• _Passage_:
BEGIN
Re: [PATCH 1/4] svcrpc: never clear XPT_BUSY on dead xprt

[Date Prev][Date Next][Thread Prev][Thread Next][Date Index][Thread Index]

 



On Tue, Oct 26, 2010 at 08:59:47AM -0400, J. Bruce Fields wrote:
> On Tue, Oct 26, 2010 at 12:28:20PM +1100, Neil Brown wrote:
> > On Mon, 25 Oct 2010 20:30:08 -0400
> > "J. Bruce Fields" <bfields@xxxxxxxxxxxx> wrote:
> > > 
> > >     svcrpc: simplify svc_close_xprt, fix minor race
> > >     
> > >     We're assuming that in the XPT_BUSY case, somebody else will take care
> > >     of the close.  But that's not necessarily the case (e.g. if
> > >     svc_xprt_enqueue() exits due to a lack of write space).  So the close
> > >     could in theory be delayed indefinitely.  We should be calling
> > >     svc_xprt_enqueue() after every set of XPT_CLOSE.
> > >     
> > >     Also with svc_close_all() no longer relying on svc_close, it no longer
> > >     needs to be able to immediately do the svc_delete_xprt() itself.
> > >     
> > >     Signed-off-by: J. Bruce Fields <bfields@xxxxxxxxxx>
> > > 
> > > diff --git a/net/sunrpc/svc_xprt.c b/net/sunrpc/svc_xprt.c
> > > index 8c018df..dfee123 100644
> > > --- a/net/sunrpc/svc_xprt.c
> > > +++ b/net/sunrpc/svc_xprt.c
> > > @@ -928,11 +928,7 @@ void svc_delete_xprt(struct svc_xprt *xprt)
> > >  void svc_close_xprt(struct svc_xprt *xprt)
> > >  {
> > >  	set_bit(XPT_CLOSE, &xprt->xpt_flags);
> > > -	if (test_and_set_bit(XPT_BUSY, &xprt->xpt_flags))
> > > -		/* someone else will have to effect the close */
> > > -		return;
> > > -
> > > -	svc_delete_xprt(xprt);
> > > +	svc_xprt_enqueue(xprt);
> > >  }
> > >  EXPORT_SYMBOL_GPL(svc_close_xprt);
> > >  
> > 
> > I'm not quite so sure about this one.
> > 
> > svc_close_xprt gets called when user-space writes some magic string to some
> > magic file.  This could be done when there are no active nfsd threads.
END
• _Check your understanding_:
1. Please explain, in one to three sentences, why the svcrpc thread says svc_xprt_enqueue() should be called after every set of XPT_CLOSE.
2. In the svcrpc thread, what single line does the patch add to svc_close_xprt in place of the removed code?
3. Extend the svcrpc thread, continuing from its last sentence.
The material comes from a different source than the svcrpc thread.

• _Source data_:
BEGIN
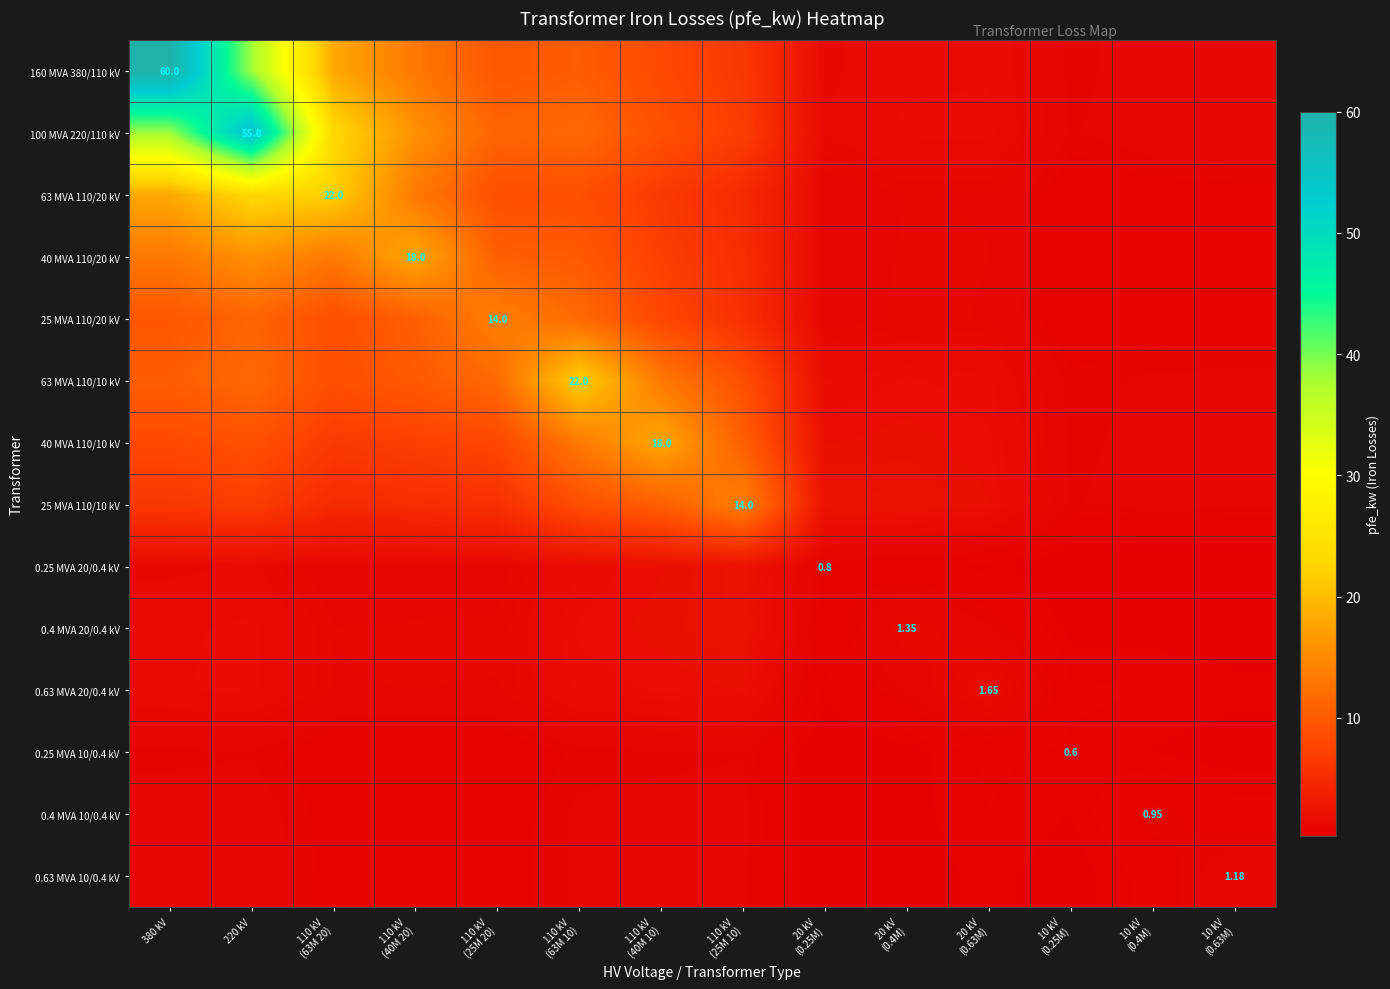

Between 10 kV (0.25M) and 10 kV (0.63M), which series saw the biggest shift?

0.63 MVA 10/0.4 kV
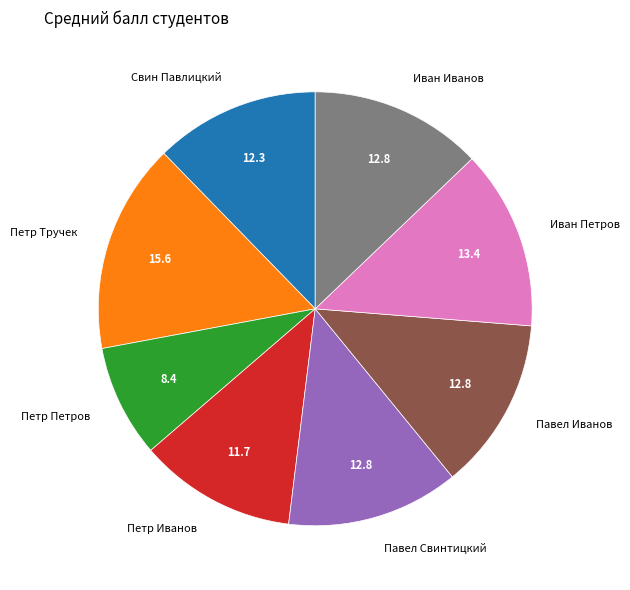

Which has a higher value, Павел Иванов or Петр Иванов?

Павел Иванов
END
• _Answers_:
1. The old code assumed that when XPT_BUSY was set, someone else would handle the close, but that isn't necessarily so, for example if svc_xprt_enqueue() exits due to a lack of write space. The close could therefore be delayed indefinitely.

2. svc_xprt_enqueue(xprt);

3.
> > It is a bit far fetched, but you could tell nfsd to open a socket, then tell
> > it to close it, before telling it to start any threads.
> > 
> > In that case the socket would stay open until the first thread was started.
> 
> Thanks, that's an odd case, but I think you're right.  OK:

Actually.... I think the real race here is the fault of the write-space
check: once we've taken XPT_BUSY, we really do need to guarantee that
we'll arrange to have svc_xprt_enqueue() called again after clearing
XPT_BUSY, to avoid missing any events that arrived while we were
processing ours.  So putting the wspace check after taking XPT_BUSY in
svc_xprt_enqueue looks to me like a bug that could cause processing to
stall unnecessarily in some unlikely cases.

--b.

commit cf501cb479873d6e77abba131ea40c11aa924d72
Author: J. Bruce Fields <bfields@xxxxxxxxxx>
Date:   Tue Oct 26 11:32:03 2010 -0400

    svcrpc: fix wspace-checking race
    
    We call svc_xprt_enqueue() after something happens which we think may
    require handling from a server thread.  To avoid such events being lost,
    svc_xprt_enqueue() must guarantee that there will be a svc_serv() call
    from a server thread following any such event.  It does that by either
    waking up a server thread itself, or checking that XPT_BUSY is set (in
    which case somebody else is doing it).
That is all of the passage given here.